The route name can be explicitly specified using the name property. Otherwise, it is derived from the class name by decamelizing it. For instance, MyRoute has a name of my_route. Foo has a name of foo, and so on.

If you organize routes into modules (e.g., have multiple route classes in a single module), you can register them in batches.

from utils.routes import register_module
register_module(app, 'myapp.routes')

The register_module() function will register any object that has register() and get_route_name() attributes, and whose path attribute is not None. This is generally a good enough set of rules to catch all routes, but if you have objects that accidentally fulfill the conditions, the function will try to register it, so be careful.

If you want to explicitly exlude routes, you can use the exclude argument. This argument should be an iterable containing names of classes or route names.

For instance:

register_module(app, 'myapp.routes', exclude=['Test', 'mickey_mouse'])

The above excludes classes Test and MickeyMouse.

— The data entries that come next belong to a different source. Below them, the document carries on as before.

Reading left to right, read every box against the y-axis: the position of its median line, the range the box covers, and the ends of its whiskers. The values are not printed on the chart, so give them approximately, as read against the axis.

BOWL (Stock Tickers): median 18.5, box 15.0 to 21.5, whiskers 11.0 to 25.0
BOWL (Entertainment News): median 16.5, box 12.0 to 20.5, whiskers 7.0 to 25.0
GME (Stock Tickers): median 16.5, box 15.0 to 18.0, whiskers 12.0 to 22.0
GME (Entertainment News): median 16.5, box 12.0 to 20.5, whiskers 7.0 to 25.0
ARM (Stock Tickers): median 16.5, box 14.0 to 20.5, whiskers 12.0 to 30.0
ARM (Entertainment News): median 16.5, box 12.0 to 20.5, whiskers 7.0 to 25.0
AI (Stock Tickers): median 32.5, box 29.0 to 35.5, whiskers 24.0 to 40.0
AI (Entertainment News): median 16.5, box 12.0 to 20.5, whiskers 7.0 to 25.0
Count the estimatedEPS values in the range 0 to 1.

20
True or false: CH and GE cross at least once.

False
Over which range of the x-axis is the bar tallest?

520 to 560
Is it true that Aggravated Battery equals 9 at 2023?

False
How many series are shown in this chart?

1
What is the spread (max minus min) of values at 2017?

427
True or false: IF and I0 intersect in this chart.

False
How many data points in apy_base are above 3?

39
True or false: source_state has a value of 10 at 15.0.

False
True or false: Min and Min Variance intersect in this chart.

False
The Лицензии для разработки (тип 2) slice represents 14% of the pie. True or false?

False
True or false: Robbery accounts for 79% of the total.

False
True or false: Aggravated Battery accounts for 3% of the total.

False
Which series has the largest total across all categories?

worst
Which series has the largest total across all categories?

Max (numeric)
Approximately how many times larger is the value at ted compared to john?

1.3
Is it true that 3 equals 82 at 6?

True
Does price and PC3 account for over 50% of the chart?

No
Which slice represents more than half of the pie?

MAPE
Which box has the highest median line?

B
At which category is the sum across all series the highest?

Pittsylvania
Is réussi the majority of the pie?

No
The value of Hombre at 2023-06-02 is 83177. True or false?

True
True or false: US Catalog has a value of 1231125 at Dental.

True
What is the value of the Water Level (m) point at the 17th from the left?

Form-handling with Formencode

Allows basic form validation using Formencode’s htmlfill_schemabuilder. Docs on the way, so stay tuned.

CSRF middleware

A bit rough at the moment, but works. Uses os.urandom for random number generation, you’ve been warned. It also makes Jinja2 a requirement.

Basic usage is simply:

from utils.middlewares import csrf

In template:

<form method="POST">
    {{ csrf_tag }}

Docs? Who said anything about docs? :D

Timezone manipulation

Requires pytz. Again, no docs yet, so please look at the module.


To prevent non-XHR requests to your endpoint, just do this:

from utils.decorators import xhr_only

def my_view():

It will abort a non-XHR request with HTTP 400 status.